Unnamed: 0,Similarity,text1,text2,apnews-doc2vec,enwiki-doc2vec,spacy_model,sent2vec-wiki,sent2vec-book
0,aquaman film,"In 1912, a teenage boy named Albert Narracott ...","In 1912, a teenage boy named Jeremy Irvine fro...",0.750486,0.787303,0.998505,0.891484,0.883031
1,Book,Winter is coming. Such is the stern motto of H...,winter is here. This is the grim motto of Hous...,0.685813,0.693092,0.989655,0.901795,0.929474
2,news healthy,Most US adults have not gotten a flu shot this...,According to a new survey by the University of...,0.746555,0.818245,0.99505,0.798488,0.774948


In [43]:
length = len(large_data)
doc_news_similarity_matrix = np.zeros([length,length])
for i in range(length):
    for j in range(length):
        doc_news_similarity_matrix[i][j] = Similarity(large_data['text1'][i],large_data['text1'][j],'doc2vec-news')
doc_news_similarity_matrix

array([[0.9938013 , 0.09592321, 0.06730756],
       [0.09503138, 0.99717194, 0.17279464],
       [0.06566888, 0.16566174, 0.99778038]])

In [45]:
length = len(large_data)
doc_wiki_similarity_matrix = np.zeros([length,length])
for i in range(length):
    for j in range(length):
        doc_wiki_similarity_matrix[i][j] = Similarity(large_data['text1'][i],large_data['text1'][j],'doc2vec-wiki')
doc_wiki_similarity_matrix

array([[0.99862653, 0.25673881, 0.19791135],
       [0.25330362, 0.99781716, 0.19183794],
       [0.19752719, 0.19131333, 0.99852228]])

In [46]:
length = len(large_data)
Spacy_similarity_matrix = np.zeros([length,length])
for i in range(length):
    for j in range(length):
        Spacy_similarity_matrix[i][j] = Similarity(large_data['text1'][i],large_data['text1'][j],'spacy')
Spacy_similarity_matrix

array([[1.        , 0.88152868, 0.79017919],
       [0.88152868, 1.        , 0.70845801],
       [0.79017919, 0.70845801, 1.        ]])

In [47]:
length = len(large_data)
sent2vec_book_similarity_matrix = np.zeros([length,length])
for i in range(length):
    for j in range(length):
        sent2vec_book_similarity_matrix[i][j] = Similarity(large_data['text1'][i],large_data['text1'][j],'sent2vec-book')
sent2vec_book_similarity_matrix

array([[1.        , 0.5105859 , 0.32040313],
       [0.5105859 , 1.        , 0.29384309],
       [0.32040313, 0.29384309, 1.        ]])

In [48]:
length = len(large_data)
sent2vec_wiki_similarity_matrix = np.zeros([length,length])
for i in range(length):
    for j in range(length):
        sent2vec_wiki_similarity_matrix[i][j] = Similarity(large_data['text1'][i],large_data['text1'][j],'sent2vec-wiki')
sent2vec_wiki_similarity_matrix

array([[1.        , 0.51544517, 0.32921278],
       [0.51544517, 1.        , 0.27732709],
       [0.32921278, 0.27732709, 1.        ]])

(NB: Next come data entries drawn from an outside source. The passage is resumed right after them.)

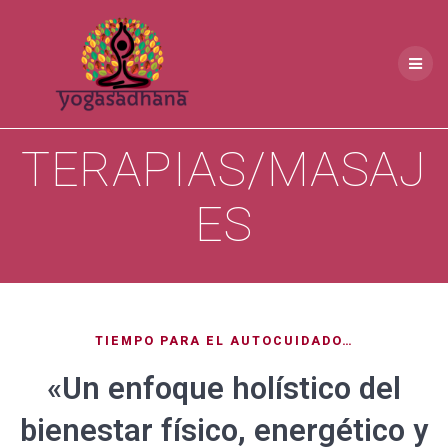
Skip
to
content
TERAPIAS/MASAJ
ES
TIEMPO PARA EL AUTOCUIDADO…
«Un enfoque holístico del
bienestar físico, energético y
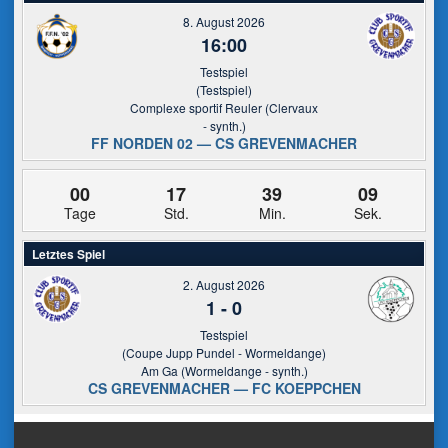
8. August 2026
16:00
Testspiel
(Testspiel)
Complexe sportif Reuler (Clervaux
- synth.)
FF NORDEN 02 — CS GREVENMACHER
00
17
39
09
Tage
Std.
Min.
Sek.
Letztes Spiel
2. August 2026
1
-
0
Testspiel
(Coupe Jupp Pundel - Wormeldange)
Am Ga (Wormeldange - synth.)
CS GREVENMACHER — FC KOEPPCHEN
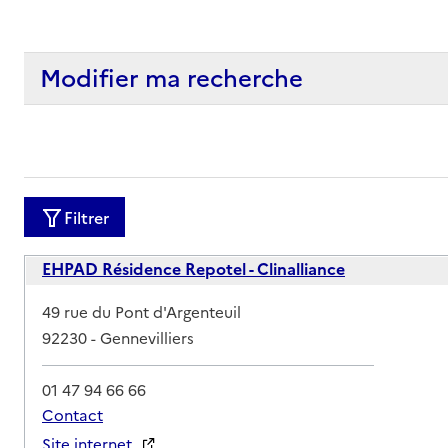
Modifier ma recherche
Filtrer
EHPAD Résidence Repotel - Clinalliance
Adresse
49 rue du Pont d'Argenteuil
92230
-
Gennevilliers
01 47 94 66 66
Contact
Site internet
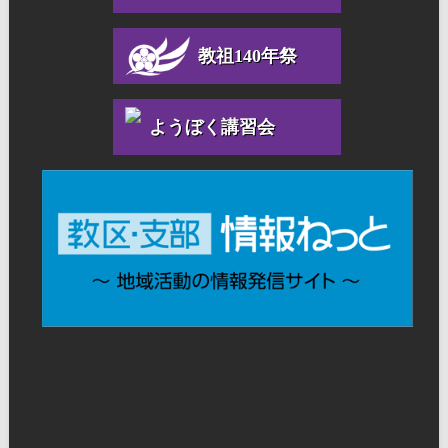
教祖140年祭
ようぼく講習会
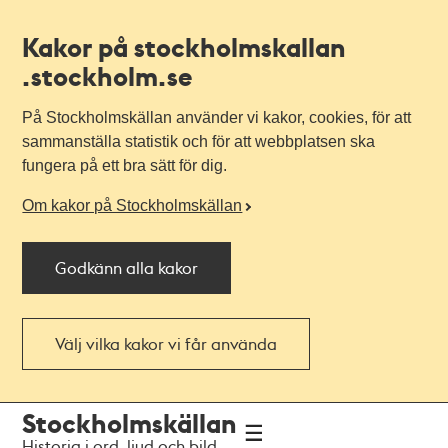
Kakor på stockholmskallan
.stockholm.se
På Stockholmskällan använder vi kakor, cookies, för att
sammanställa statistik och för att webbplatsen ska
fungera på ett bra sätt för dig.
Om kakor på Stockholmskällan
Godkänn alla kakor
Välj vilka kakor vi får använda
Till
Till
Stockholmskällan
navigationen
huvudinnehållet
Historia i ord, ljud och bild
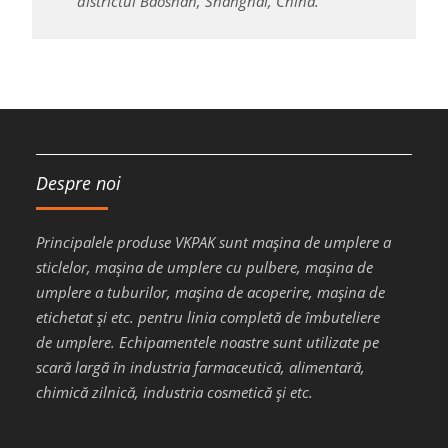
districtul Baoshan, Shanghai, China.
Despre noi
Principalele produse VKPAK sunt mașina de umplere a
sticlelor, mașina de umplere cu pulbere, mașina de
umplere a tuburilor, mașina de acoperire, mașina de
etichetat și etc. pentru linia completă de îmbuteliere
de umplere. Echipamentele noastre sunt utilizate pe
scară largă în industria farmaceutică, alimentară,
chimică zilnică, industria cosmetică și etc.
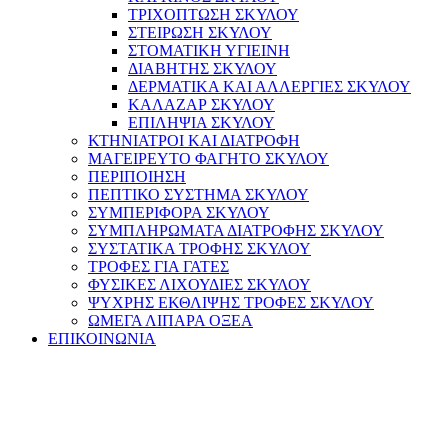
ΤΡΙΧΟΠΤΩΣΗ ΣΚΥΛΟΥ
ΣΤΕΙΡΩΣΗ ΣΚΥΛΟΥ
ΣΤΟΜΑΤΙΚΗ ΥΓΙΕΙΝΗ
ΔΙΑΒΗΤΗΣ ΣΚΥΛΟΥ
ΔΕΡΜΑΤΙΚΑ ΚΑΙ ΑΛΛΕΡΓΙΕΣ ΣΚΥΛΟΥ
ΚΑΛΑΖΑΡ ΣΚΥΛΟΥ
ΕΠΙΛΗΨΙΑ ΣΚΥΛΟΥ
ΚΤΗΝΙΑΤΡΟΙ ΚΑΙ ΔΙΑΤΡΟΦΗ
ΜΑΓΕΙΡΕΥΤΟ ΦΑΓΗΤΟ ΣΚΥΛΟΥ
ΠΕΡΙΠΟΙΗΣΗ
ΠΕΠΤΙΚΟ ΣΥΣΤΗΜΑ ΣΚΥΛΟΥ
ΣΥΜΠΕΡΙΦΟΡΑ ΣΚΥΛΟΥ
ΣΥΜΠΛΗΡΩΜΑΤΑ ΔΙΑΤΡΟΦΗΣ ΣΚΥΛΟΥ
ΣΥΣΤΑΤΙΚΑ ΤΡΟΦΗΣ ΣΚΥΛΟΥ
ΤΡΟΦΕΣ ΓΙΑ ΓΑΤΕΣ
ΦΥΣΙΚΕΣ ΛΙΧΟΥΔΙΕΣ ΣΚΥΛΟΥ
ΨΥΧΡΗΣ ΕΚΘΛΙΨΗΣ ΤΡΟΦΕΣ ΣΚΥΛΟΥ
ΩΜΕΓΑ ΛΙΠΑΡΑ ΟΞΕΑ
ΕΠΙΚΟΙΝΩΝΙΑ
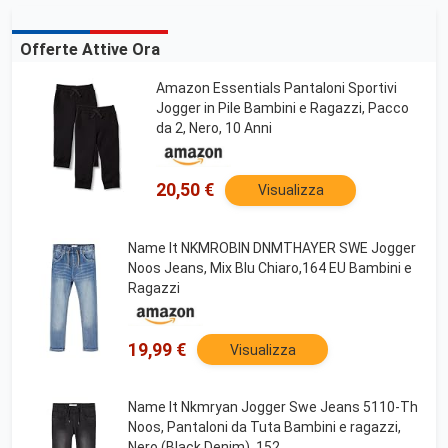
Offerte Attive Ora
Amazon Essentials Pantaloni Sportivi
Jogger in Pile Bambini e Ragazzi, Pacco
da 2, Nero, 10 Anni
20,50 €
Visualizza
Name It NKMROBIN DNMTHAYER SWE Jogger
Noos Jeans, Mix Blu Chiaro,164 EU Bambini e
Ragazzi
19,99 €
Visualizza
Name It Nkmryan Jogger Swe Jeans 5110-Th
Noos, Pantaloni da Tuta Bambini e ragazzi,
Nero (Black Denim), 152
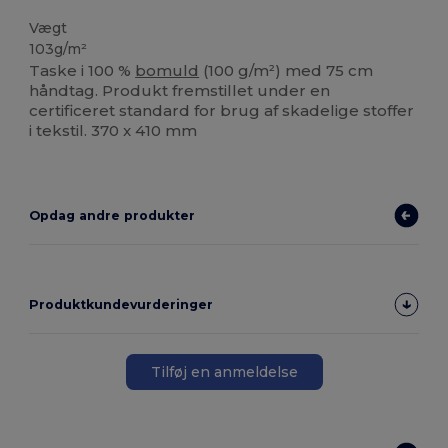
Vægt
103g/m²
Taske i 100 %
bomuld
(100 g/m²) med 75 cm
håndtag. Produkt fremstillet under en
certificeret standard for brug af skadelige stoffer
i tekstil. 370 x 410 mm
Opdag andre produkter
Produktkundevurderinger
Tilføj en anmeldelse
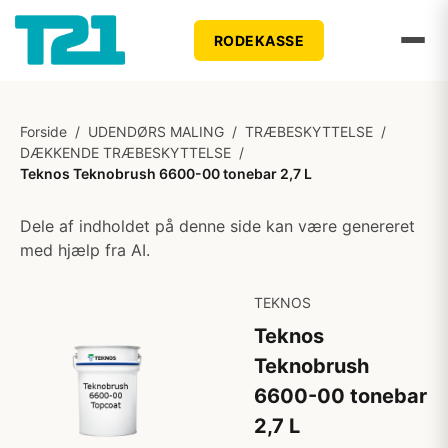
RODEKASSE
Forside
/
UDENDØRS MALING
/
TRÆBESKYTTELSE
/
DÆKKENDE TRÆBESKYTTELSE
/
Teknos Teknobrush 6600-00 tonebar 2,7 L
Dele af indholdet på denne side kan være genereret
med hjælp fra AI.
TEKNOS
Teknos
Teknobrush
6600-00 tonebar
2,7 L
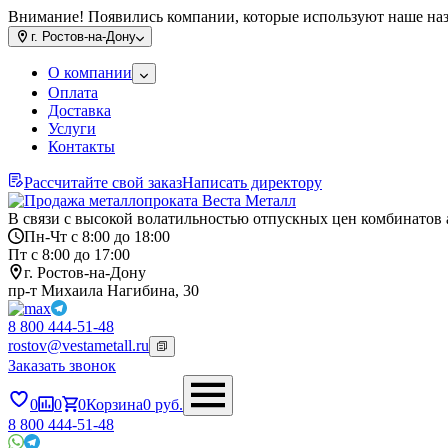
Внимание! Появились компании, которые используют наше на
г.
Ростов-на-Дону
О компании
Оплата
Доставка
Услуги
Контакты
Рассчитайте свой заказ
Написать директору
В связи с высокой волатильностью отпускных цен комбинатов 
Пн-Чт с 8:00 до 18:00
Пт с 8:00 до 17:00
г. Ростов-на-Дону
пр-т Михаила Нагибина, 30
8 800 444-51-48
rostov@vestametall.ru
Заказать звонок
0
0
0
Корзина
0
руб.
8 800 444-51-48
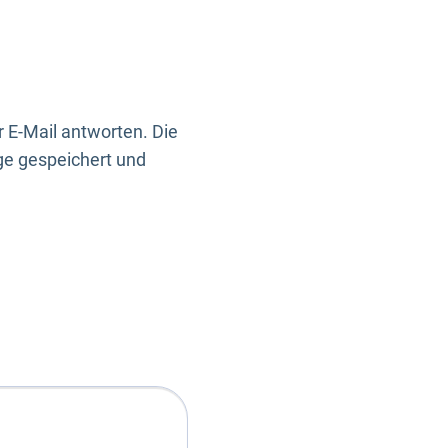
 E-Mail antworten. Die
ge gespeichert und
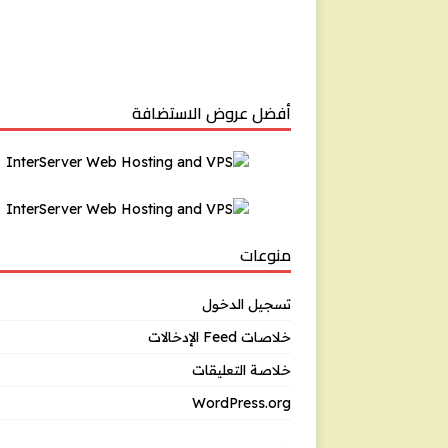
أفضل عروض الاستضافة
منوعات
تسجيل الدخول
خلاصات Feed الإدخالات
خلاصة التعليقات
WordPress.org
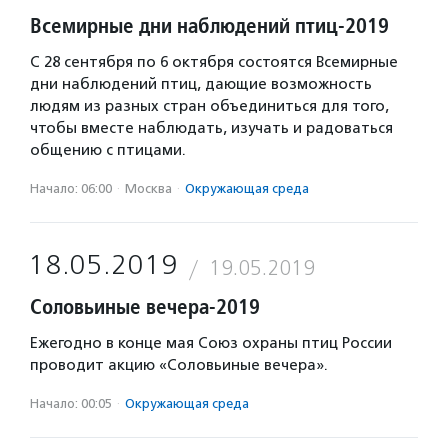
Всемирные дни наблюдений птиц-2019
С 28 сентября по 6 октября состоятся Всемирные
дни наблюдений птиц, дающие возможность
людям из разных стран объединиться для того,
чтобы вместе наблюдать, изучать и радоваться
общению с птицами.
Начало: 06:00
·
Москва
·
Окружающая среда
18.05.2019
19.05.2019
Соловьиные вечера-2019
Ежегодно в конце мая Союз охраны птиц России
проводит акцию «Соловьиные вечера».
Начало: 00:05
·
Окружающая среда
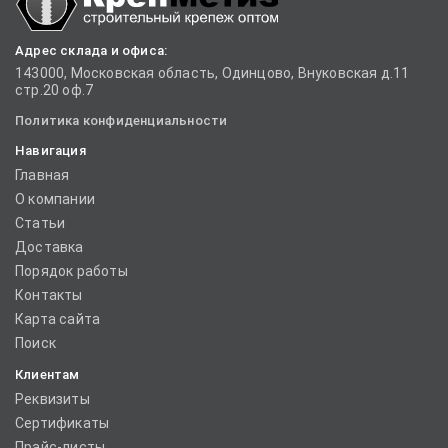
Адрес склада и офиса:
143000, Московская область, Одинцово, Внуковская д.11
стр.20 оф.7
Политика конфиденциальности
Навигация
Главная
О компании
Статьи
Доставка
Порядок работы
Контакты
Карта сайта
Поиск
Клиентам
Реквизиты
Сертификаты
Прайс-листы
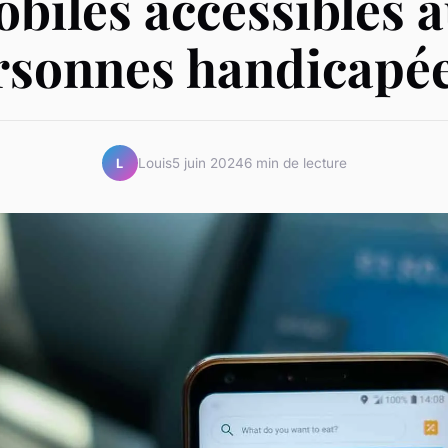
biles accessibles 
rsonnes handicapée
Louis
5 juin 2024
6 min de lecture
L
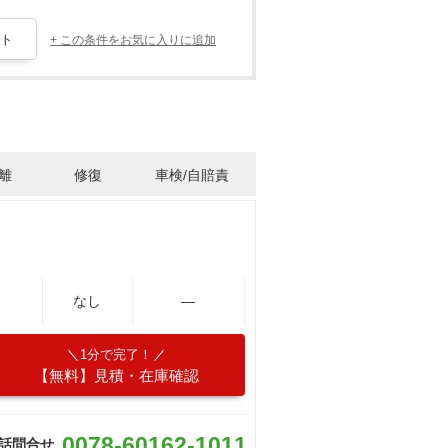
+ この条件をお気に入りに追加
離
修復
車検/自賠責
なし
―
1分で完了！
【無料】見積・在庫確認
0078-60162-1011
話問合せ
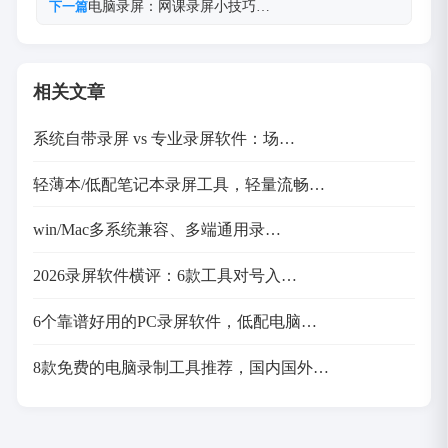
电脑录屏：网课录屏小技巧…
下一篇
相关文章
系统自带录屏 vs 专业录屏软件：场…
轻薄本/低配笔记本录屏工具，轻量流畅…
win/Mac多系统兼容、多端通用录…
2026录屏软件横评：6款工具对号入…
6个靠谱好用的PC录屏软件，低配电脑…
8款免费的电脑录制工具推荐，国内国外…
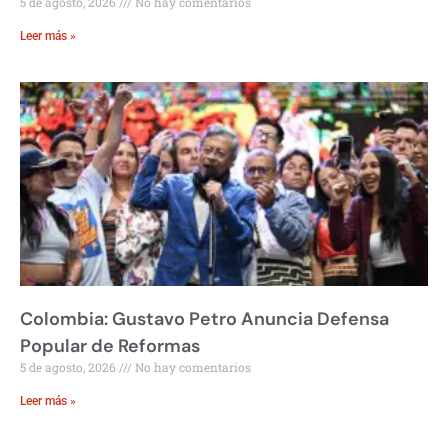
5 de agosto, 2026
No hay comentarios
Leer más »
Colombia: Gustavo Petro Anuncia Defensa
Popular de Reformas
5 de agosto, 2026
No hay comentarios
Leer más »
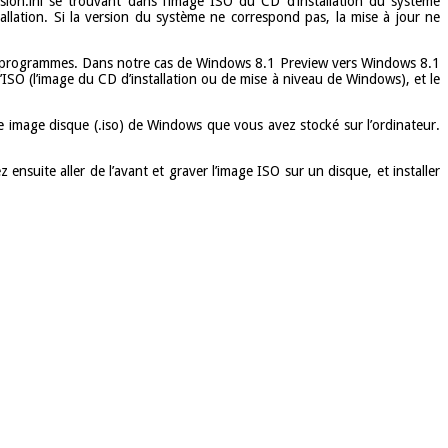
ersion.ini se trouvant dans l’image ISO du CD d’installation du système
tallation. Si la version du système ne correspond pas, la mise à jour ne
s et programmes. Dans notre cas de Windows 8.1 Preview vers Windows 8.1
’ISO (l’image du CD d’installation ou de mise à niveau de Windows), et le
ne image disque (.iso) de Windows que vous avez stocké sur l’ordinateur.
nsuite aller de l’avant et graver l’image ISO sur un disque, et installer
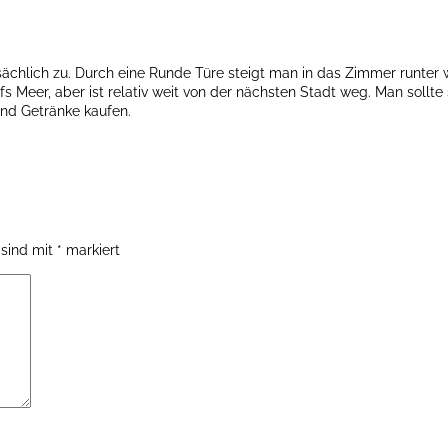
sächlich zu. Durch eine Runde Türe steigt man in das Zimmer runter 
fs Meer, aber ist relativ weit von der nächsten Stadt weg. Man sollte 
und Getränke kaufen.
 sind mit
*
markiert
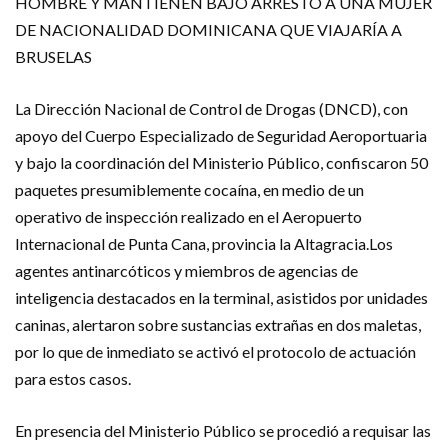
HOMBRE Y MANTIENEN BAJO ARRESTO A UNA MUJER
DE NACIONALIDAD DOMINICANA QUE VIAJARÍA A
BRUSELAS
La Dirección Nacional de Control de Drogas (DNCD), con
apoyo del Cuerpo Especializado de Seguridad Aeroportuaria
y bajo la coordinación del Ministerio Público, confiscaron 50
paquetes presumiblemente cocaína, en medio de un
operativo de inspección realizado en el Aeropuerto
Internacional de Punta Cana, provincia la Altagracia.Los
agentes antinarcóticos y miembros de agencias de
inteligencia destacados en la terminal, asistidos por unidades
caninas, alertaron sobre sustancias extrañas en dos maletas,
por lo que de inmediato se activó el protocolo de actuación
para estos casos.
En presencia del Ministerio Público se procedió a requisar las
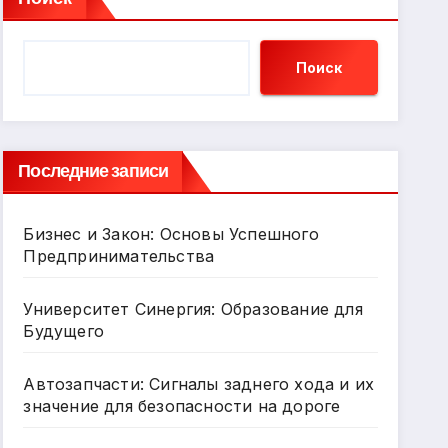
Поиск
Последние записи
Бизнес и Закон: Основы Успешного
Предпринимательства
Университет Синергия: Образование для
Будущего
Автозапчасти: Сигналы заднего хода и их
значение для безопасности на дороге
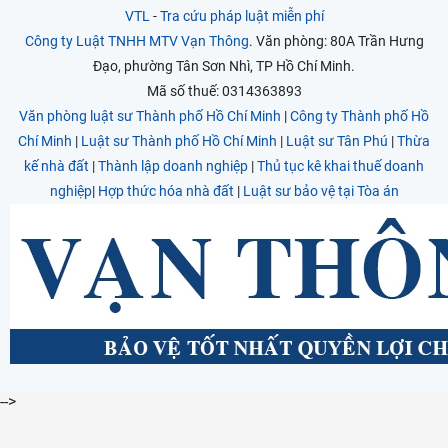
VTL
-
Tra cứu pháp luật miễn phí
Công ty Luật TNHH MTV Vạn Thông
. Văn phòng: 80A Trần Hưng
Đạo, phường Tân Sơn Nhì, TP Hồ Chí Minh.
Mã số thuế: 0314363893
Văn phòng luật sư Thành phố Hồ Chí Minh
|
Công ty Thành phố Hồ
Chí Minh
|
Luật sư Thành phố Hồ Chí Minh
|
Luật sư Tân Phú
|
Thừa
kế nhà đất
|
Thành lập doanh nghiệp
|
Thủ tục kê khai thuế doanh
nghiệp
|
Hợp thức hóa nhà đất
|
Luật sư bảo vệ tại Tòa án
-->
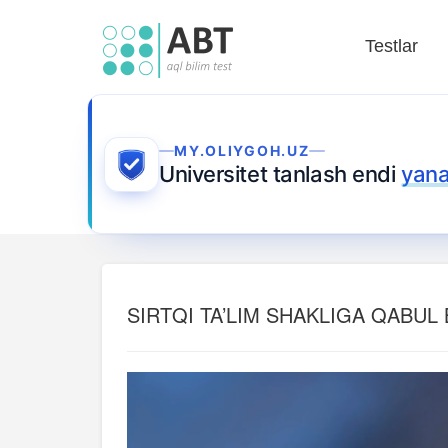
Testlar
MY.OLIYGOH.UZ
Universitet tanlash endi
yana
SIRTQI TA’LIM SHAKLIGA QABUL 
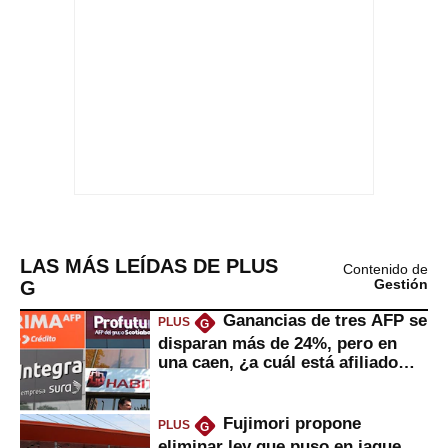
LAS MÁS LEÍDAS DE PLUS
Contenido de
G
Gestión
Ganancias de tres AFP se
PLUS
G
disparan más de 24%, pero en
una caen, ¿a cuál está afiliado
usted?
Fujimori propone
PLUS
G
eliminar ley que puso en jaque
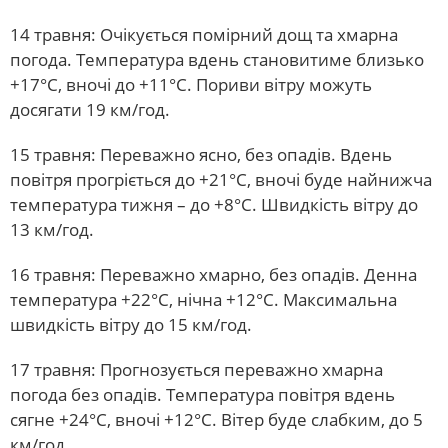
14 травня: Очікується помірний дощ та хмарна
погода. Температура вдень становитиме близько
+17°С, вночі до +11°С. Пориви вітру можуть
досягати 19 км/год.
15 травня: Переважно ясно, без опадів. Вдень
повітря прогріється до +21°С, вночі буде найнижча
температура тижня – до +8°С. Швидкість вітру до
13 км/год.
16 травня: Переважно хмарно, без опадів. Денна
температура +22°С, нічна +12°С. Максимальна
швидкість вітру до 15 км/год.
17 травня: Прогнозується переважно хмарна
погода без опадів. Температура повітря вдень
сягне +24°С, вночі +12°С. Вітер буде слабким, до 5
км/год.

# Conclusion for document(large length)
1. As we can see results of similarity between totally different texts, the results are quilt similar with mid length.  `spacy` model did the worst performance since it has high similarity value. additionly, `doc2vec` has a very well performance when the text are large!

# Final decision
I prefer to use `sent2vec` model in our project since it works well in short and mid length situation. Also, we usually have short and totally different texts in our project and `sent2vec` model is the most suitable model among three models.